Die Last des Toreschießens ruht jedenfalls vor allem auf dem schon siebenmal erfolgreichen Ramos, obwohl der sich in seinem ersten Jahr fern der Heimat erst einmal an den europäischen Fußball gewöhnen müsste. Weil dafür aber keine Zeit bleibt und Berlins kolumbianische Kolonie recht übersichtlich ist, sucht Ramos schon mal aus sprachlichen Gründen die Nähe zu seinen südamerikanischen Kollegen. Was dann auf dem Rasen seine Fortsetzung findet.
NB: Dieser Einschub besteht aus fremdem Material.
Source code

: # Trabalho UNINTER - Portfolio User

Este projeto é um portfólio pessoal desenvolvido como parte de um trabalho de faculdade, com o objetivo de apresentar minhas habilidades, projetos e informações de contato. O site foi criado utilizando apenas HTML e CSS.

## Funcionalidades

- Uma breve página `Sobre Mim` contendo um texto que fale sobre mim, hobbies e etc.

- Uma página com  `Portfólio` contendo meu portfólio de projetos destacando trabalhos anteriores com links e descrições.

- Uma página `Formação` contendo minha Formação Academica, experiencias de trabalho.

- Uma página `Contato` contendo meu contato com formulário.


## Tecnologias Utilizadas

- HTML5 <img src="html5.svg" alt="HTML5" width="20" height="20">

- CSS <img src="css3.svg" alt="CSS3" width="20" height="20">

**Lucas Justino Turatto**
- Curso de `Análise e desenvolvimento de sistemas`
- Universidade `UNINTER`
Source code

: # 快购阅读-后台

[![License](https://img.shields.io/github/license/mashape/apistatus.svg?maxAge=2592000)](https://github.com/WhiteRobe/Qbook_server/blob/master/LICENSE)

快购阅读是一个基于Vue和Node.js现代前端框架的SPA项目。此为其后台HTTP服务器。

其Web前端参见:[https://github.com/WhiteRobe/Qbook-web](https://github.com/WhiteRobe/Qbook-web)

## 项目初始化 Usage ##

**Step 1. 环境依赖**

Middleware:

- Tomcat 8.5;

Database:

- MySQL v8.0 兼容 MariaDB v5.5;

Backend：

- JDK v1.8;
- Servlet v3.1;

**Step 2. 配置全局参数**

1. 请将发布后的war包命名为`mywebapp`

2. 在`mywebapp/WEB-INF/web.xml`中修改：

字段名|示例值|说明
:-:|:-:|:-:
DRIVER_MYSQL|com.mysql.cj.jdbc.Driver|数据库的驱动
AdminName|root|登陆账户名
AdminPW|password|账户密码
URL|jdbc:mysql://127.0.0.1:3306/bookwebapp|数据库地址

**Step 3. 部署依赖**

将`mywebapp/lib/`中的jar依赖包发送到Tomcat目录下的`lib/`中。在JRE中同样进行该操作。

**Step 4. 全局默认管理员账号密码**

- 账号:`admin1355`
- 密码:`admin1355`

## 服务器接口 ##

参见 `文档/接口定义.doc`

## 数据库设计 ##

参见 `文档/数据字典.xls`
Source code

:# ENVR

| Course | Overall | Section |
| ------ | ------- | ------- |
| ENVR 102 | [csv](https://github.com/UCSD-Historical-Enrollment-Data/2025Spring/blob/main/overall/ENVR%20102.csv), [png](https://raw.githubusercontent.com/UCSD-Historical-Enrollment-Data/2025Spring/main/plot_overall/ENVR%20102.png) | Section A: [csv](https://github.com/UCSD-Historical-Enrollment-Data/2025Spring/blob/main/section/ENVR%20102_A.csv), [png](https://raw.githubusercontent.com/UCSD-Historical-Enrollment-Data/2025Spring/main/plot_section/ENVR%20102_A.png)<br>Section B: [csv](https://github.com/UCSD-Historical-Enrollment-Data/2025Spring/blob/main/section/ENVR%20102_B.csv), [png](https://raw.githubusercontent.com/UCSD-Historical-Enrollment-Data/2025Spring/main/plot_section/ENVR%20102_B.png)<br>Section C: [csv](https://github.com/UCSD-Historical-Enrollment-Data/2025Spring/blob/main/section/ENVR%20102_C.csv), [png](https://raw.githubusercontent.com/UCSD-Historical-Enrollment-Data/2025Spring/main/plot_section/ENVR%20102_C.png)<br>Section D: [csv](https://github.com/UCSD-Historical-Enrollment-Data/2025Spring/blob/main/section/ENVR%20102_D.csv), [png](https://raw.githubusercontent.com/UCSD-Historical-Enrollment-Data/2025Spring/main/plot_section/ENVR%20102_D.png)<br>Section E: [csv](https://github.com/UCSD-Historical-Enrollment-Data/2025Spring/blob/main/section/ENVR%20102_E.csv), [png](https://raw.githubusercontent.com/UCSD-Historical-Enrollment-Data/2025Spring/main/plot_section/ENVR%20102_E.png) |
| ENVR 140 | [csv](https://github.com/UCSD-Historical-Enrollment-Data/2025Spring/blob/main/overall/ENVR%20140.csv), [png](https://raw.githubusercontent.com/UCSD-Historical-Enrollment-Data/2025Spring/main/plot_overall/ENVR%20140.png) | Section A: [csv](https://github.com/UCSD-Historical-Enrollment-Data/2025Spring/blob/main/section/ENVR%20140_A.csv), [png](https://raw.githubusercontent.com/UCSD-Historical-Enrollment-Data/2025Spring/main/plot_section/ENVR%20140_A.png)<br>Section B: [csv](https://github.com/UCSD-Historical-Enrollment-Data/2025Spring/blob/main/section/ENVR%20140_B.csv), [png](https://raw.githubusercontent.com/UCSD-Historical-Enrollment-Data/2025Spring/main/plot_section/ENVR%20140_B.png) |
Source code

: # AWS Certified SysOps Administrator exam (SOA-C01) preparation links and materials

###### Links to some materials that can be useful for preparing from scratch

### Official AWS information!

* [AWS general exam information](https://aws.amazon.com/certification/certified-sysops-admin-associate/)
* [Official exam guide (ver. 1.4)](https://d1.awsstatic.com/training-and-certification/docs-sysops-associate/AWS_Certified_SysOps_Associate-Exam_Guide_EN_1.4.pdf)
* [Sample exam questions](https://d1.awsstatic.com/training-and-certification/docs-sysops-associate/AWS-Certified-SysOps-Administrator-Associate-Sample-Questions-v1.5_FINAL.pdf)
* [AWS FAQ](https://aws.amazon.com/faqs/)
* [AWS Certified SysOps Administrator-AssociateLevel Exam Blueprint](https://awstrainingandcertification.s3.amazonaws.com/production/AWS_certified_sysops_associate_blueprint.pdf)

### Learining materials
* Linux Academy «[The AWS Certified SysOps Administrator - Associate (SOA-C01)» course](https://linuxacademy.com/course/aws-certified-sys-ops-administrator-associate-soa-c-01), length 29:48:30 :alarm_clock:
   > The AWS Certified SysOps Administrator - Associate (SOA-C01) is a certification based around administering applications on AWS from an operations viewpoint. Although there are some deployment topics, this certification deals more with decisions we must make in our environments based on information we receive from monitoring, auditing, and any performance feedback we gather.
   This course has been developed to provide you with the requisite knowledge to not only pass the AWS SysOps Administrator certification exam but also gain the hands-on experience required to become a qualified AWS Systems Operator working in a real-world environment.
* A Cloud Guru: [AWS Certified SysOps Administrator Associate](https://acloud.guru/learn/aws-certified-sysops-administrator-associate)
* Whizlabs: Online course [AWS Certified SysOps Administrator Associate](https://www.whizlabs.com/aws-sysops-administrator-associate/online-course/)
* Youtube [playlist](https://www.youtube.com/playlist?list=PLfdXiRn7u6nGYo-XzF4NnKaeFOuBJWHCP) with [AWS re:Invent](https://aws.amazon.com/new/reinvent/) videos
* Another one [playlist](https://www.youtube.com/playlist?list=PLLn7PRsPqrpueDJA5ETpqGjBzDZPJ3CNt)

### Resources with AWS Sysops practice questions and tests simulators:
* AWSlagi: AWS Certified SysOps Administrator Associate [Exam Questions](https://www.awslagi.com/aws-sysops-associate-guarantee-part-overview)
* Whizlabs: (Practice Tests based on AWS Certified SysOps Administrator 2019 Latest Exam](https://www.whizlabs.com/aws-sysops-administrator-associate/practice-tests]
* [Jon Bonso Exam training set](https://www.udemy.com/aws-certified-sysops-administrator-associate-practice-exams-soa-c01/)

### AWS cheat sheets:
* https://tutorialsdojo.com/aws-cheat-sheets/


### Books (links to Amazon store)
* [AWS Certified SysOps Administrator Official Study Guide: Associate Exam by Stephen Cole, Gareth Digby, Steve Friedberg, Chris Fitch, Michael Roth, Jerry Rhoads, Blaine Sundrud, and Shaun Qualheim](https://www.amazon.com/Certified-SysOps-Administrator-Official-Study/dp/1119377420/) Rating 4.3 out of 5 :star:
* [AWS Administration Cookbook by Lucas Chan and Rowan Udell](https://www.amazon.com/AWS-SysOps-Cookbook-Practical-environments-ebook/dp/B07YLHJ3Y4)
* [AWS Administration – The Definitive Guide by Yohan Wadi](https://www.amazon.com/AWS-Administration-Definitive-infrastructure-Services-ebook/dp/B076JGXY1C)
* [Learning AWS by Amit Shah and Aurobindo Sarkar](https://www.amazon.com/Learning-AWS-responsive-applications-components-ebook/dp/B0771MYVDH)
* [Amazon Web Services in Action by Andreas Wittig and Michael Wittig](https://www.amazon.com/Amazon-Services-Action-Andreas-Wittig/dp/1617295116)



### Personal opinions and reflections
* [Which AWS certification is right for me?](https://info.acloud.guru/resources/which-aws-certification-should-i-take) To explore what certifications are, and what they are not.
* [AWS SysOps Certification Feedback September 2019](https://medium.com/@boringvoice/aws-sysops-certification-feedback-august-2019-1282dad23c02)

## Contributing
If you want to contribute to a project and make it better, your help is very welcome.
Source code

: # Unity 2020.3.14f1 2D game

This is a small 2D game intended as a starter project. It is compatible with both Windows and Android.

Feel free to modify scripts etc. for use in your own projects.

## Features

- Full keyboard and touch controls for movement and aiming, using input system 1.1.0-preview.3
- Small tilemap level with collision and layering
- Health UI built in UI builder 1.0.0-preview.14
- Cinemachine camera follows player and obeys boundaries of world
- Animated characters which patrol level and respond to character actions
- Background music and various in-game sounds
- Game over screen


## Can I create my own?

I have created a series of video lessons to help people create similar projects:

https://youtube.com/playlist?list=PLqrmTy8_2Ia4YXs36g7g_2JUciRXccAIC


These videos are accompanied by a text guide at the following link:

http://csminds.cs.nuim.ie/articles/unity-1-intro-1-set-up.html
Die beiden Brasilianer werden Berlin nach dieser Saison wohl verlassen. Ein Verkauf Raffaels erscheint angesichts der angespannten Finanzlage unumgänglich, ein Kauf des von Fluminense ausgeliehenen Cicero steht aus demselben Grund nicht zur Diskussion. Um den gerade 24 Jahre alt gewordenen Ramos könnte Hertha eine neue Mannschaft aufbauen. Eine, in der er mehr mit Talenten aus Berlin denn mit Importen aus Südamerika spielen müsste.